Aku terkejut. Dia memberikan sebuah Oreo kecil
padaku. Seumur – umur di Korea baru kali ini ada anak kecil yang memberiku
makanan. Biasanya yang sering memberikan barang – barang atau makanan itu orang
dewasa.
“Untukku?” Dia mengangguk. “Wah, terima kasih.”
Aku masih syok dengan tingkah anak ini. Oh! aku tak membawa pin
angklung. Apa yang bisa kuberikan pada anak ini. Teringat seruling yang kubawa
yang kebetulan masih ada dua. Tanpa pikir panjang kuberikan salah satu seruling
itu padanya. Toh kami sudah tidak ada jadwal pertunjukan lagi dan masih ada
satu seruling lagi milik Reyhan, muridku, jika tiba-tiba ada kesempatan tampil
lagi. Dari raut wajahnya kulihat ekspresi terkejut. Sama seperti ketika aku
menerima Oreo darinya.
“Untuk aku?”
“Ya, itu untukmu. Kau sudah memberiku Oreo. Jadi
seruling ini kuberikan padamu.”
Air mukanya berubah senang. Dengan bangga dia perlihatkan seruling
itu pada ibunya.
“Kau bisa belajar dari Youtube. Apa kau punya kertas
dan pinsil?” Segera tangan kecilnya sibuk mencari – cari barang yang kuminta.
Kutuliskan kata kunci untuk mencari video permainan seruling dalam huruf latin
dan hangul. “Kau bisa mencarinya di Youtube dengan mengetikan
ini.” Dia mengangguk – angguk paham.
“Kau harus belajar memainkannya dengan rajin.” Ujar ibunya.
“Ya, aku akan belajar.” Ujarnya sambil tersenyum padaku dan
ibunya.
Tak terasa kami sudah hampir mendekati stasiun Hongdae.

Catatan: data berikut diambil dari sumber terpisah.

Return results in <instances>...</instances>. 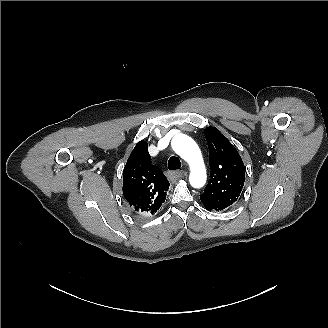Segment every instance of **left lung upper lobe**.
<instances>
[{"label":"left lung upper lobe","mask_w":328,"mask_h":328,"mask_svg":"<svg viewBox=\"0 0 328 328\" xmlns=\"http://www.w3.org/2000/svg\"><path fill=\"white\" fill-rule=\"evenodd\" d=\"M210 180L200 199L210 211H221L237 201L245 181L243 161L236 148L216 128L207 127Z\"/></svg>","instance_id":"5c2ea615"}]
</instances>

Saking
asyiknya melayani pertanyaan anak itu, waktu tempuh menuju Hongdae jadi terasa
cepat sekali. Aku pun harus berpamitan pada anak yang sampai turun dari subway
aku lupa tanyakan namanya. Seharusnya aku berfoto dengannya. Dia melambaikan
tangannya saat aku turun. Ibunya menundukkan kepalanya sebagai salam
perpisahan.
Oreo itu masih aku pegang. Oreo ini
mahal sekali. Untuk bisa mendapatkannya aku harus menaiki pesawat, berpindah –
pindah kota, beberapa kali naik bus dan subway sampai akhirnya
aku bisa bertemu dengan anak itu. Wajah anak cerdas itu masih terbayang –
bayang jelas di pelupuk mataku. Apakah nasib akan mempertemukan kami lagi? Aku
sangat ingin bertemu denganmu lagi, nak. Apakah saat ini kau sudah bisa
memainkan seruling pemberianku. Aku masih belum bisa memakan Oreo pemberianmu. Oreo itu
masih tersimpan di kotak walaupun sudah berubah bentuk menjadi potongan –
potongan karena tertindih barang lain ketika kusimpan di ranselku.
Sepertinya Oreo itu tak akan pernah bisa kumakan. Oreo itu
bagian dari cerita penting dalam perjalanku bersama 10 orang murid dan seorang
guru seni ke Korea Selatan selama 10 hari.